Liao Yiwu macht keinen Hehl daraus: Er glaubt an die Labor-Variante. Beweise dafür kann der Autor aber keine liefern und deshalb auch keine endgültige Antwort, nur eine These.
Sein Buch nennt Liao Yiwu einen Dokumentarroman. Dieser ist gespickt mit Daten und belegten Fakten samt Quellennachweisen. Die Protagonisten sind fiktiv, sie erinnern aber an echte Persönlichkeiten.
Recherchen im Exil
Eine davon ist Zhuang Zigui, ein glatzköpfiger Autor, der von Berlin aus über das Internet und über Beziehungen nach der Wahrheit sucht.

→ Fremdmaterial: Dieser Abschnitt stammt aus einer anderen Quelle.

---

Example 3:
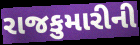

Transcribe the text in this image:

રાજકુમારીની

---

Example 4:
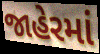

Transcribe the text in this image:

જાહેરમાં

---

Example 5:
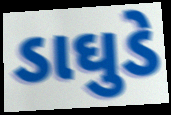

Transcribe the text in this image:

ડાઘુડેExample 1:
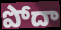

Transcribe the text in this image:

పోదా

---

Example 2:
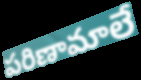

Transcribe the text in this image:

పరిణామాలే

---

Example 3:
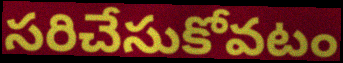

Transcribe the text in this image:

సరిచేసుకోవటం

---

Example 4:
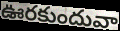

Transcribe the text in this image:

ఊరకుందువా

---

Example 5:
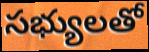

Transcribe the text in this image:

సభ్యులతో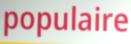
populaireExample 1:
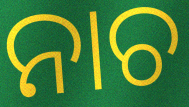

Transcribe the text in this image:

ନାଚ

Dieser Autor könnte Liao Yiwu selbst sein.
Auch er ist 2011 aus China geflohen. Für sein Buch «Wuhan» recherchierte er von seiner Wahlheimat Berlin aus. Stellt sich daher die Frage, ist seine Geschichte glaubhaft?
Eine Irrfahrt durch China
Ja, meint SRF-Chinakorrespondent Martin Aldrovandi. Ihm seien beim Lesen einige Erinnerungen aufgekommen. Nach Interviewpartnern, die plötzlich verschwunden sind, aber auch nach den grauenhaften Erlebnissen, welche die Bevölkerung in China durchleben musste.
So lässt Liao Yiwu seinen Hauptprotagonisten, den Historiker Ai Ding, von Berlin aus nach Wuhan reisen. Er will nach Hause zu Frau und Kind, das chinesische Neujahrsfest steht an.

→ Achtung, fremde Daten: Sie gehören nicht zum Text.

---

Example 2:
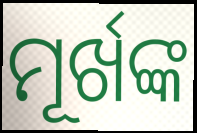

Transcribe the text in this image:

ମୂର୍ଖଙ୍କ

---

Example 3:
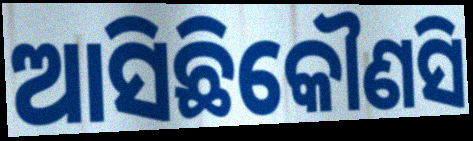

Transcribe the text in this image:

ଆସିଛିକୌଣସି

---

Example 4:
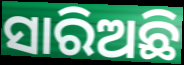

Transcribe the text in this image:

ସାରିଅଛି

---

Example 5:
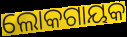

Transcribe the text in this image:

ଲୋକଗାୟକ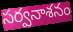
సర్వనాశనం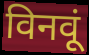
विनवूंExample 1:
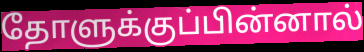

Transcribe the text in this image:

தோளுக்குப்பின்னால்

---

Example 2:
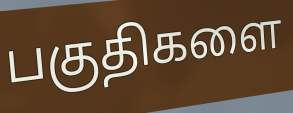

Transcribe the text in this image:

பகுதிகளை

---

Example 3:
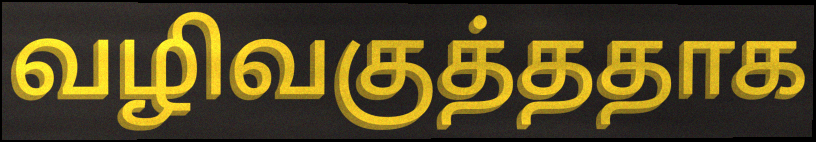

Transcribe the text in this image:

வழிவகுத்ததாக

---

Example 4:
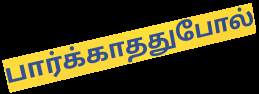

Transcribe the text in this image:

பார்க்காததுபோல்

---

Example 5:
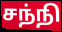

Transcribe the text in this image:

சந்நி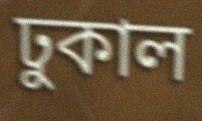
ঢুকাল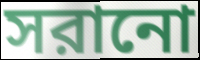
সরানোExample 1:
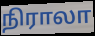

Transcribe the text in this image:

நிராலா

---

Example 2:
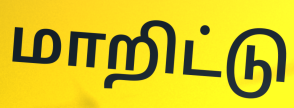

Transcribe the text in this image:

மாறிட்டு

Aber kaum ist Ai Ding in Peking gelandet, wird der erste Lockdown im Land verhängt. Eine Reise, die sonst einige Stunden dauert, wird zu einer wochenlangen Irrfahrt. Wuhan und weite Bezirke um die Stadt sind abgeriegelt.
Die Tür wird zugenagelt
Unterwegs wird Ai Ding zu einer Quarantäne gezwungen. Er muss in einer kleinen Wohnung ausharren. Die Türe wird von aussen zugenagelt. Essen kann er sich online bestellen.
Statt frischem Gemüse und gutem Fleisch werden ihm ein Stück zäher Schweinebauch und Pilze geliefert und durchs Dachfenster reingeworfen. Das Essen ist überteuert, obwohl die Behörde die Pilze Tage vorher aus einem Transporter gestohlen hatte, wie sich später herausstellt.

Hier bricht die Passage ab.